By Marice Richter
DALLAS (Reuters) - Plans for a cemetery for Muslims on the outskirts of a small North Texas town have sparked a backlash among some local residents who said they fear it will bring radical Islam and terrorism to their doorsteps.
The Islamic Association of Collin County purchased 34 acres to develop a cemetery in the sleepy burg of Farmersville because the closest Muslim burial ground is rapidly running out of space.
The Dallas-Fort Worth area already has three Muslim cemeteries, all developed and run for years without incident.
Residents in this town of 3,400 about 45 miles northeast of Dallas packed a community meeting on Tuesday night arranged by Farmersville city officials, who tried to convince locals there was nothing to fear and the planned religious burial ground will meet state standards.
Many were doubtful.
Resident Barbara Ashcraft told the Dallas Morning News after the meeting: "People don't trust Muslims. Their goal is to populate the United States and take it over."

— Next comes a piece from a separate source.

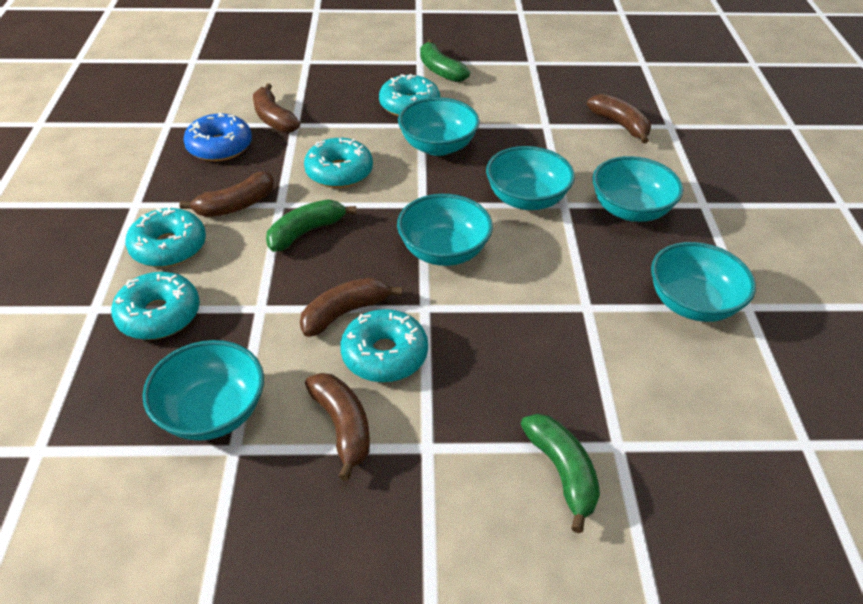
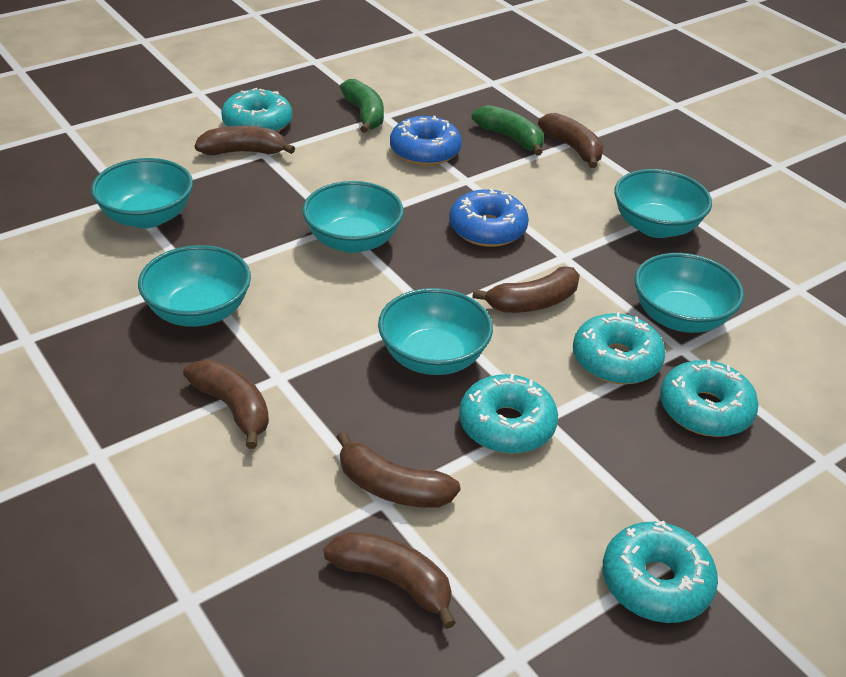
blue donut: [183,113,252,161] = 1 -> [390,116,462,166] [449,189,529,247] = 2
brown banana: [179,172,274,217] [253,83,300,133] [300,277,402,337] [305,373,370,481] [587,94,651,143] = 5 -> [183,360,269,449] [195,126,295,155] [323,532,456,629] [336,431,460,508] [472,266,580,313] [538,113,604,168] = 6
green banana: [266,199,356,252] [420,40,470,82] [521,414,600,533] = 3 -> [340,79,384,133] [472,105,544,155] = 2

Local Islamic leaders said residents' outrage reflects unwarranted paranoia of Muslims.
"Islamophobia is out there and it is real," said Alia Salem, executive director of the Dallas-Fort Worth chapter of the Council of American-Islamic Relations.
Collin County is home to about 22,000 Muslims, the largest concentration in the Dallas-Fort Worth area. Muslims are drawn to northeast Dallas County and Collin County because of the area’s concentration of technology companies and abundance of professional jobs.
"Muslims are doctors, engineers, lawyers,” said Khalid Hamideh, a spokesman for the Islamic Association of North Texas. "They are the kind of people anyone would want as neighbors."
Hamideh said the reaction of some Farmersville residents toward the cemetery is distrust of outsiders fueled by events such as one in May in nearby Garland where two gunmen were shot dead after they opened fire at an art contest that featured caricatures of the Prophet Mohammad, something considered offensive to Muslims.
At the meeting, Farmersville Mayor Joe Helmberger also tried to knock down rumors of a Mosque or Islamic training center being built along with the cemetery.
A city decision on the cemetery has not been set.